** Supplied material follows **

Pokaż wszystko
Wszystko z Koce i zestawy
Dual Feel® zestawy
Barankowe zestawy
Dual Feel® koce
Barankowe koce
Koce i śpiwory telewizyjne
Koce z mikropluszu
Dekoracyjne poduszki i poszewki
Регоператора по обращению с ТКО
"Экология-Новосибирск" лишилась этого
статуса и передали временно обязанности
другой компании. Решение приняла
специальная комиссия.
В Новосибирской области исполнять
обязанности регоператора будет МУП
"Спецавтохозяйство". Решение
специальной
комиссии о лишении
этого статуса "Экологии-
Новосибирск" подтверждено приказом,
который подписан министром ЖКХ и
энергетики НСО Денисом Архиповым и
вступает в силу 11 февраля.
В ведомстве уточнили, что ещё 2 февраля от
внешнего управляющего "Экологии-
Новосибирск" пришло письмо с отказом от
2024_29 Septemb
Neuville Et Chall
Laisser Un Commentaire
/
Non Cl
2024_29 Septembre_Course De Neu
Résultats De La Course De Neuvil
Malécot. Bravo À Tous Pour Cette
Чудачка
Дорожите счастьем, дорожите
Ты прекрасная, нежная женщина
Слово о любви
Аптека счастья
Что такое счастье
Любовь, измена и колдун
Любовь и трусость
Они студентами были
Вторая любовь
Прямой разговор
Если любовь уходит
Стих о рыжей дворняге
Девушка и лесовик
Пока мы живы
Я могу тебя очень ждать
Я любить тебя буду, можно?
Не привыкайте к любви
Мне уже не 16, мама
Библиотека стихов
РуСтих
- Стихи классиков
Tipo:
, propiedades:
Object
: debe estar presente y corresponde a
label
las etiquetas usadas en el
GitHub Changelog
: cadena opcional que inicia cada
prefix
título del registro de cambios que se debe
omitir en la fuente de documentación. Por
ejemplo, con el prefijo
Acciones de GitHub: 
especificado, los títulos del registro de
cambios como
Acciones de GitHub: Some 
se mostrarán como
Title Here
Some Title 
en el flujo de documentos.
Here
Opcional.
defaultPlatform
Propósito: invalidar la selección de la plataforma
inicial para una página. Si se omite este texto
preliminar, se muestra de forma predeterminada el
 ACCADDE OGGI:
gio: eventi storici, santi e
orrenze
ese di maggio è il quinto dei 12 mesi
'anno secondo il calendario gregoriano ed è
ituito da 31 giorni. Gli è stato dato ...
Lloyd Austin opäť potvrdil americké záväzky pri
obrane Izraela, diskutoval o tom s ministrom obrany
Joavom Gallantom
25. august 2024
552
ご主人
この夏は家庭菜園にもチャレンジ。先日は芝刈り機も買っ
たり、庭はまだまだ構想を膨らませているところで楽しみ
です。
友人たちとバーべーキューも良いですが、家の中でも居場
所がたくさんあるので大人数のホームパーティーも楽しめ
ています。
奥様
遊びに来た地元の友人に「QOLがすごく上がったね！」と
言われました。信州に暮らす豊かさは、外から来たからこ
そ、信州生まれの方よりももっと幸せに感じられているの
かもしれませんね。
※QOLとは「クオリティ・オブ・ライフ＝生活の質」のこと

** End of Supplied material **

◆ **About this exercise**: Print all of the rows above line for line, keeping every character unchanged.

◆ **Your solution**:
Pokaż wszystko
Wszystko z Koce i zestawy
Dual Feel® zestawy
Barankowe zestawy
Dual Feel® koce
Barankowe koce
Koce i śpiwory telewizyjne
Koce z mikropluszu
Dekoracyjne poduszki i poszewki
Регоператора по обращению с ТКО
"Экология-Новосибирск" лишилась этого
статуса и передали временно обязанности
другой компании. Решение приняла
специальная комиссия.
В Новосибирской области исполнять
обязанности регоператора будет МУП
"Спецавтохозяйство". Решение
специальной
комиссии о лишении
этого статуса "Экологии-
Новосибирск" подтверждено приказом,
который подписан министром ЖКХ и
энергетики НСО Денисом Архиповым и
вступает в силу 11 февраля.
В ведомстве уточнили, что ещё 2 февраля от
внешнего управляющего "Экологии-
Новосибирск" пришло письмо с отказом от
2024_29 Septemb
Neuville Et Chall
Laisser Un Commentaire
/
Non Cl
2024_29 Septembre_Course De Neu
Résultats De La Course De Neuvil
Malécot. Bravo À Tous Pour Cette
Чудачка
Дорожите счастьем, дорожите
Ты прекрасная, нежная женщина
Слово о любви
Аптека счастья
Что такое счастье
Любовь, измена и колдун
Любовь и трусость
Они студентами были
Вторая любовь
Прямой разговор
Если любовь уходит
Стих о рыжей дворняге
Девушка и лесовик
Пока мы живы
Я могу тебя очень ждать
Я любить тебя буду, можно?
Не привыкайте к любви
Мне уже не 16, мама
Библиотека стихов
РуСтих
- Стихи классиков
Tipo:
, propiedades:
Object
: debe estar presente y corresponde a
label
las etiquetas usadas en el
GitHub Changelog
: cadena opcional que inicia cada
prefix
título del registro de cambios que se debe
omitir en la fuente de documentación. Por
ejemplo, con el prefijo
Acciones de GitHub: 
especificado, los títulos del registro de
cambios como
Acciones de GitHub: Some 
se mostrarán como
Title Here
Some Title 
en el flujo de documentos.
Here
Opcional.
defaultPlatform
Propósito: invalidar la selección de la plataforma
inicial para una página. Si se omite este texto
preliminar, se muestra de forma predeterminada el
 ACCADDE OGGI:
gio: eventi storici, santi e
orrenze
ese di maggio è il quinto dei 12 mesi
'anno secondo il calendario gregoriano ed è
ituito da 31 giorni. Gli è stato dato ...
Lloyd Austin opäť potvrdil americké záväzky pri
obrane Izraela, diskutoval o tom s ministrom obrany
Joavom Gallantom
25. august 2024
552
ご主人
この夏は家庭菜園にもチャレンジ。先日は芝刈り機も買っ
たり、庭はまだまだ構想を膨らませているところで楽しみ
です。
友人たちとバーべーキューも良いですが、家の中でも居場
所がたくさんあるので大人数のホームパーティーも楽しめ
ています。
奥様
遊びに来た地元の友人に「QOLがすごく上がったね！」と
言われました。信州に暮らす豊かさは、外から来たからこ
そ、信州生まれの方よりももっと幸せに感じられているの
かもしれませんね。
※QOLとは「クオリティ・オブ・ライフ＝生活の質」のこと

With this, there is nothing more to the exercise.